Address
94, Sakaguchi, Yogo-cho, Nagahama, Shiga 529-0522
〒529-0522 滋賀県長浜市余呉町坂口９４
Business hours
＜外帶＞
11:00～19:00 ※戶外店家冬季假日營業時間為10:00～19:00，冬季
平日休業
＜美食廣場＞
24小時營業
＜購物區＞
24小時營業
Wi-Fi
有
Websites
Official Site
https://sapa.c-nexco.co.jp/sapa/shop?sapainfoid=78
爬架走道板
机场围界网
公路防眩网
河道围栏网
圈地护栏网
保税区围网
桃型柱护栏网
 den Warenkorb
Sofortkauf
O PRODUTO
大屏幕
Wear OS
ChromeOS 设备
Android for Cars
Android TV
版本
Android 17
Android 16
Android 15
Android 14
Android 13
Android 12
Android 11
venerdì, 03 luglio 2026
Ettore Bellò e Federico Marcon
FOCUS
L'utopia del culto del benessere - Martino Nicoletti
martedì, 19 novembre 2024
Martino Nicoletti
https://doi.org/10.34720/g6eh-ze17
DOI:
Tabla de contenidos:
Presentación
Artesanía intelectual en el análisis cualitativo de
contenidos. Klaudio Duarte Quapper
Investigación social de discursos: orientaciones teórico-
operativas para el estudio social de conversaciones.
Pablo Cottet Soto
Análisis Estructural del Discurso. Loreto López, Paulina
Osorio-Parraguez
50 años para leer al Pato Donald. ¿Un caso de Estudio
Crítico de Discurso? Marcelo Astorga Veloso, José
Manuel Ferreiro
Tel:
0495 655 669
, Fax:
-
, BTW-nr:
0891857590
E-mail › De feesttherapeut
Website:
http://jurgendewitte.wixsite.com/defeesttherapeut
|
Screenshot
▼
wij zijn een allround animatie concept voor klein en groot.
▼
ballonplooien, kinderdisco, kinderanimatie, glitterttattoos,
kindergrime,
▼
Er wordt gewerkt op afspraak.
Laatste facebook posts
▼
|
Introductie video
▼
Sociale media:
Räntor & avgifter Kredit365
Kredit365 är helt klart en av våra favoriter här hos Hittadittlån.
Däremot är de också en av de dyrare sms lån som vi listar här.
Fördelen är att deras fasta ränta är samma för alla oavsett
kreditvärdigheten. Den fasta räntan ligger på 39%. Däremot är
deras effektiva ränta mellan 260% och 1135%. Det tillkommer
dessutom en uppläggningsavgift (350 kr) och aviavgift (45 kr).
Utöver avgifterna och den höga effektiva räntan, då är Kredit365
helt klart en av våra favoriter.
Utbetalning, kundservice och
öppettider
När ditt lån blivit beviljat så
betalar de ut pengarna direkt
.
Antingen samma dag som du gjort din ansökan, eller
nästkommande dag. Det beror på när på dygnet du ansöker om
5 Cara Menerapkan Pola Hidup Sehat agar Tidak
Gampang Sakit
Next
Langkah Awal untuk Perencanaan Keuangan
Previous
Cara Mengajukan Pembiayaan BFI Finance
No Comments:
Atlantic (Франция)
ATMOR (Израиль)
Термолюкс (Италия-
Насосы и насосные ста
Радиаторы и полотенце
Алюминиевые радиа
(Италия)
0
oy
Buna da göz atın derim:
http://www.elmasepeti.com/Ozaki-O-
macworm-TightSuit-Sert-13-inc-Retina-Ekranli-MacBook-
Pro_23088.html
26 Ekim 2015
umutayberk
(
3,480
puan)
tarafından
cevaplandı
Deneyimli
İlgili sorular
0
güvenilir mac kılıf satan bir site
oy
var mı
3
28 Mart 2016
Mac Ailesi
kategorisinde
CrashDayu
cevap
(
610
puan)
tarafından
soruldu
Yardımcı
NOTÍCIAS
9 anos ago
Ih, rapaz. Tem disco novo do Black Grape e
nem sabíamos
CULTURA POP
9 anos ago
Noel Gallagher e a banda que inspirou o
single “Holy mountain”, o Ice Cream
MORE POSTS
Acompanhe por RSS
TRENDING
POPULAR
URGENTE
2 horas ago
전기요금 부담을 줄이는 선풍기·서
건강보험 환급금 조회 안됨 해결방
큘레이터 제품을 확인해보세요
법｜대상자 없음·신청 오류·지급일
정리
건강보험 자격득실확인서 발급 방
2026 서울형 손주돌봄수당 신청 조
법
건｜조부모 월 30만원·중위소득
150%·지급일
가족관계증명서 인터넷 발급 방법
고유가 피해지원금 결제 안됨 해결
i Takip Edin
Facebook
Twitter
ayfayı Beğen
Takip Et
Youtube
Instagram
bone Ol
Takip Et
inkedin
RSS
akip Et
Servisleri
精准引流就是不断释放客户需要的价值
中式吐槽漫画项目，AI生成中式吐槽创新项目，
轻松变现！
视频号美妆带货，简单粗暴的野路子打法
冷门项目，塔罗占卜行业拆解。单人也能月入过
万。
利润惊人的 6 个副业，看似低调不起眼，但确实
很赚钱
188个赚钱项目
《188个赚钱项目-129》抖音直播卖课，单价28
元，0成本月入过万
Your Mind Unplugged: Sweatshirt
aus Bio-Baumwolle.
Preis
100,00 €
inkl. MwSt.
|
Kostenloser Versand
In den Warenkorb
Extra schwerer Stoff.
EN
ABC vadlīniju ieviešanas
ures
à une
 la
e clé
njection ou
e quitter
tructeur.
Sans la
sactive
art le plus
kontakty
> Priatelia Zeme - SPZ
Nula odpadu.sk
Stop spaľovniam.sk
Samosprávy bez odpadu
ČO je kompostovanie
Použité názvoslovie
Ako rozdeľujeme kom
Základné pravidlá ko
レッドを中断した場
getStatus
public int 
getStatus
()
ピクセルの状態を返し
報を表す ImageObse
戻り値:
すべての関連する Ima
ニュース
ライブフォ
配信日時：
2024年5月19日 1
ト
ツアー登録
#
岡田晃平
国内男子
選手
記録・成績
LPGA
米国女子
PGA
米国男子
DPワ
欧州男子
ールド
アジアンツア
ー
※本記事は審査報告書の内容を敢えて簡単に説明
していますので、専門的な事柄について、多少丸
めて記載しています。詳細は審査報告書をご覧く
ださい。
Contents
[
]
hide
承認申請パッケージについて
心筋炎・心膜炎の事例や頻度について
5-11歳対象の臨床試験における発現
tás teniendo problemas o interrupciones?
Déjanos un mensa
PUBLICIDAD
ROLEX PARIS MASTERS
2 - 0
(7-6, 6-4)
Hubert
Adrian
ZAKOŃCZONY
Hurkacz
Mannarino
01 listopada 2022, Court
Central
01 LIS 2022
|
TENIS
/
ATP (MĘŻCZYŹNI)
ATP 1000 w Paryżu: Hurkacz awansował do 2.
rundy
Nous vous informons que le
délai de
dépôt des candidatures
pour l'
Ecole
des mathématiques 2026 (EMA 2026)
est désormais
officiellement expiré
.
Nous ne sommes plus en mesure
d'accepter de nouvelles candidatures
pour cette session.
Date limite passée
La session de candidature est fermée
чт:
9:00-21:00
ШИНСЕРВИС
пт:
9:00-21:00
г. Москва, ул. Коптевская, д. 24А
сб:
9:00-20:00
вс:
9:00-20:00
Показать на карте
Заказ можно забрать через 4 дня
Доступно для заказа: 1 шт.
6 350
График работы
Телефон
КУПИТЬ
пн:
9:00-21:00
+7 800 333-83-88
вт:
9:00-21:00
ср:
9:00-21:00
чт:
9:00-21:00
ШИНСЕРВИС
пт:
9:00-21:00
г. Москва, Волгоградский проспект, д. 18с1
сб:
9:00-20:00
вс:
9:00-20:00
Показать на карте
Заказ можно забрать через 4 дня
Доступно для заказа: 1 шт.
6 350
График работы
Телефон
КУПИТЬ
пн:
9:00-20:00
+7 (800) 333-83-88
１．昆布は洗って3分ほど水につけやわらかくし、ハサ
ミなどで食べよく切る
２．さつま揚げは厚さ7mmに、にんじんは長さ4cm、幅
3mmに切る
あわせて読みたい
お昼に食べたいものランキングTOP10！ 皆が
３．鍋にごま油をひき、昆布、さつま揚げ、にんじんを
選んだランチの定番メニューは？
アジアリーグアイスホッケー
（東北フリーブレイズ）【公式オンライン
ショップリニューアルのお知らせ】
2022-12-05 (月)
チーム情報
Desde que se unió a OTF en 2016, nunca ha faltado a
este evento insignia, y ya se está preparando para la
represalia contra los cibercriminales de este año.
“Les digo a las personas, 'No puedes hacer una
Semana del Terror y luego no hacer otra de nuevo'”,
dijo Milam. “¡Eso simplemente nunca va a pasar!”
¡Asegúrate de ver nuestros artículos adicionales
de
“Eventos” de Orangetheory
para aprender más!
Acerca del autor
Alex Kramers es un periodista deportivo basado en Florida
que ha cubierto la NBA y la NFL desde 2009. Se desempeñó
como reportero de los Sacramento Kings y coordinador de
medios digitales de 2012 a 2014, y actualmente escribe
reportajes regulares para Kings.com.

——

* _Prompt_
Copy the items from the very start through the line containing "Atlantic (Франция)", swapping "Business hours" for "Opening hours" and leaving everything else as it is.

* _Task answer_
Address
94, Sakaguchi, Yogo-cho, Nagahama, Shiga 529-0522
〒529-0522 滋賀県長浜市余呉町坂口９４
Opening hours
＜外帶＞
11:00～19:00 ※戶外店家冬季假日營業時間為10:00～19:00，冬季
平日休業
＜美食廣場＞
24小時營業
＜購物區＞
24小時營業
Wi-Fi
有
Websites
Official Site
https://sapa.c-nexco.co.jp/sapa/shop?sapainfoid=78
爬架走道板
机场围界网
公路防眩网
河道围栏网
圈地护栏网
保税区围网
桃型柱护栏网
 den Warenkorb
Sofortkauf
O PRODUTO
大屏幕
Wear OS
ChromeOS 设备
Android for Cars
Android TV
版本
Android 17
Android 16
Android 15
Android 14
Android 13
Android 12
Android 11
venerdì, 03 luglio 2026
Ettore Bellò e Federico Marcon
FOCUS
L'utopia del culto del benessere - Martino Nicoletti
martedì, 19 novembre 2024
Martino Nicoletti
https://doi.org/10.34720/g6eh-ze17
DOI:
Tabla de contenidos:
Presentación
Artesanía intelectual en el análisis cualitativo de
contenidos. Klaudio Duarte Quapper
Investigación social de discursos: orientaciones teórico-
operativas para el estudio social de conversaciones.
Pablo Cottet Soto
Análisis Estructural del Discurso. Loreto López, Paulina
Osorio-Parraguez
50 años para leer al Pato Donald. ¿Un caso de Estudio
Crítico de Discurso? Marcelo Astorga Veloso, José
Manuel Ferreiro
Tel:
0495 655 669
, Fax:
-
, BTW-nr:
0891857590
E-mail › De feesttherapeut
Website:
http://jurgendewitte.wixsite.com/defeesttherapeut
|
Screenshot
▼
wij zijn een allround animatie concept voor klein en groot.
▼
ballonplooien, kinderdisco, kinderanimatie, glitterttattoos,
kindergrime,
▼
Er wordt gewerkt op afspraak.
Laatste facebook posts
▼
|
Introductie video
▼
Sociale media:
Räntor & avgifter Kredit365
Kredit365 är helt klart en av våra favoriter här hos Hittadittlån.
Däremot är de också en av de dyrare sms lån som vi listar här.
Fördelen är att deras fasta ränta är samma för alla oavsett
kreditvärdigheten. Den fasta räntan ligger på 39%. Däremot är
deras effektiva ränta mellan 260% och 1135%. Det tillkommer
dessutom en uppläggningsavgift (350 kr) och aviavgift (45 kr).
Utöver avgifterna och den höga effektiva räntan, då är Kredit365
helt klart en av våra favoriter.
Utbetalning, kundservice och
öppettider
När ditt lån blivit beviljat så
betalar de ut pengarna direkt
.
Antingen samma dag som du gjort din ansökan, eller
nästkommande dag. Det beror på när på dygnet du ansöker om
5 Cara Menerapkan Pola Hidup Sehat agar Tidak
Gampang Sakit
Next
Langkah Awal untuk Perencanaan Keuangan
Previous
Cara Mengajukan Pembiayaan BFI Finance
No Comments:
Atlantic (Франция)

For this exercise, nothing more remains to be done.